**DIRECTIONS**.
Copy each line of the records below that has "setup" in it.

Source records
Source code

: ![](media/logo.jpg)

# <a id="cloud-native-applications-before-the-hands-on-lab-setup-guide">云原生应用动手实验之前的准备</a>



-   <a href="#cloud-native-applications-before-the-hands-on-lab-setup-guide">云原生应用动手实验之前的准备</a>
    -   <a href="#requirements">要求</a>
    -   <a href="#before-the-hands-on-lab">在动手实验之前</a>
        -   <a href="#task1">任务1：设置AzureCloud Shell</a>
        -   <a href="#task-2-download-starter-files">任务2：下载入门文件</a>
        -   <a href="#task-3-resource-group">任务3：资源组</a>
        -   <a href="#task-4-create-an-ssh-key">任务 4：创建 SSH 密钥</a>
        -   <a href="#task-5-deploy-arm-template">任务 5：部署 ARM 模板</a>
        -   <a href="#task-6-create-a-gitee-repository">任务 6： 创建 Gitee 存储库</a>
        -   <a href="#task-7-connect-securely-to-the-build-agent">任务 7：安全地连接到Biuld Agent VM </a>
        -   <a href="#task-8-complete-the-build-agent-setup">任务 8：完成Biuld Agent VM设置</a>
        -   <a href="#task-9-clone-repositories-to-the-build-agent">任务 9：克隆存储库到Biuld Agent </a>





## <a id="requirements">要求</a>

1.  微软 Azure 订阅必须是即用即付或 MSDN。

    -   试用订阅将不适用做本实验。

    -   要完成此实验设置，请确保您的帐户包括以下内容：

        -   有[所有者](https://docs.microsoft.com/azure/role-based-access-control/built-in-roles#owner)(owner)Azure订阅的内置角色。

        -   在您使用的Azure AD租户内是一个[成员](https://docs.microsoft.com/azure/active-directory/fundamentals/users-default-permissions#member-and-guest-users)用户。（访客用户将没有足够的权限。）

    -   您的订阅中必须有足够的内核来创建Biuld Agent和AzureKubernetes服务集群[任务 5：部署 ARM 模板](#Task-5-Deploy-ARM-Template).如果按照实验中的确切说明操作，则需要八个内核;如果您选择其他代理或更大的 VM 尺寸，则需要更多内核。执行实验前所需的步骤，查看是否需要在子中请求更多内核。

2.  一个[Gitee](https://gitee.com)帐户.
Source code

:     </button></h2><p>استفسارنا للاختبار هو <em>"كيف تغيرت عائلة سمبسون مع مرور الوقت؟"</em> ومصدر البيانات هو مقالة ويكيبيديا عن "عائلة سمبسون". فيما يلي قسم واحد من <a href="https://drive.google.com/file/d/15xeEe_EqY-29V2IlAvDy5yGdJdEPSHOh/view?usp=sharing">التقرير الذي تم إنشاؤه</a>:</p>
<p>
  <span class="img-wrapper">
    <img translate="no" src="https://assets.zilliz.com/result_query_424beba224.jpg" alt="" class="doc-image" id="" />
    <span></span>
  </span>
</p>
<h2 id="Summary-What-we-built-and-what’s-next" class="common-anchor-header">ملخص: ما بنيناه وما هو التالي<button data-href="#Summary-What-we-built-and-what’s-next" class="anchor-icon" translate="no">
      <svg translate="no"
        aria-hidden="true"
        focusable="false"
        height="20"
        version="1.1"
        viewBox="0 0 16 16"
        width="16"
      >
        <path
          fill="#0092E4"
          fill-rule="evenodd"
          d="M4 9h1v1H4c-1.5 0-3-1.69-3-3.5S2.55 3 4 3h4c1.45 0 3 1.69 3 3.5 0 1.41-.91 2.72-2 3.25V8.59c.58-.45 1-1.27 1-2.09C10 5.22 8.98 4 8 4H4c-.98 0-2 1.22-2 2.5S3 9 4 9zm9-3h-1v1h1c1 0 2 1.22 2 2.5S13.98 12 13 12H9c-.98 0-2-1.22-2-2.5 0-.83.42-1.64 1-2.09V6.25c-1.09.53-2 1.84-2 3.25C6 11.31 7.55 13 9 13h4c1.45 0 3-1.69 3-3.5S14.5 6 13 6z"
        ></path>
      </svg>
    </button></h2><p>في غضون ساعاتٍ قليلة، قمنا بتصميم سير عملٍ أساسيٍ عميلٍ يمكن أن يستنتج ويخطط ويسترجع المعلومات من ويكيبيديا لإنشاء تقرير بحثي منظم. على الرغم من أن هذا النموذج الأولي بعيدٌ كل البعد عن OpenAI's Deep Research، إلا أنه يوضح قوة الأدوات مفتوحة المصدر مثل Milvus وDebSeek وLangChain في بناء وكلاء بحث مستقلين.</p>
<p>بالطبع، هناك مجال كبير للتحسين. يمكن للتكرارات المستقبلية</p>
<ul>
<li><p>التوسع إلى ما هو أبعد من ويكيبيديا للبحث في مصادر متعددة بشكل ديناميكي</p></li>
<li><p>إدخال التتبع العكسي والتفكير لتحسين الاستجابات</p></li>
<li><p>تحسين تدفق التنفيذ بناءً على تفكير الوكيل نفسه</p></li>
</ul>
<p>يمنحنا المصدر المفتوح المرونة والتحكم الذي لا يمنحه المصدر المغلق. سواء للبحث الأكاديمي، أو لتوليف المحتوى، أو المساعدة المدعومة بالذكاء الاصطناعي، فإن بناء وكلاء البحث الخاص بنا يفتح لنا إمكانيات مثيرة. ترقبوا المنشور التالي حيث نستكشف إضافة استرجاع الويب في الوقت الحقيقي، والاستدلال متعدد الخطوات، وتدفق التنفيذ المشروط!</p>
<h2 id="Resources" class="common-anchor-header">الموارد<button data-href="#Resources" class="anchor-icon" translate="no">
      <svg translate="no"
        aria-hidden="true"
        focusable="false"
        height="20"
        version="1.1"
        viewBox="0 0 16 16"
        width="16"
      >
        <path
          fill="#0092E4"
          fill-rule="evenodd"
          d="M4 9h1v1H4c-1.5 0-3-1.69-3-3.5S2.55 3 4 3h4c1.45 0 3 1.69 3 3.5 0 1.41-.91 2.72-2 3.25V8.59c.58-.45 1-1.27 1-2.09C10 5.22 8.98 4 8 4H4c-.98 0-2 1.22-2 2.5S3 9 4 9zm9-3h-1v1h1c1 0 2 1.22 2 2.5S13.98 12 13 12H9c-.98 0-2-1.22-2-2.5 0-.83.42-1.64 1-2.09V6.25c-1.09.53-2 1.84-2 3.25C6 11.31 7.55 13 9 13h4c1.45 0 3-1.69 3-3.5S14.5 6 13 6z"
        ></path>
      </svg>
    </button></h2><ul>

**YOUR SOLUTION**.
# <a id="cloud-native-applications-before-the-hands-on-lab-setup-guide">云原生应用动手实验之前的准备</a>
-   <a href="#cloud-native-applications-before-the-hands-on-lab-setup-guide">云原生应用动手实验之前的准备</a>
        -   <a href="#task-8-complete-the-build-agent-setup">任务 8：完成Biuld Agent VM设置</a>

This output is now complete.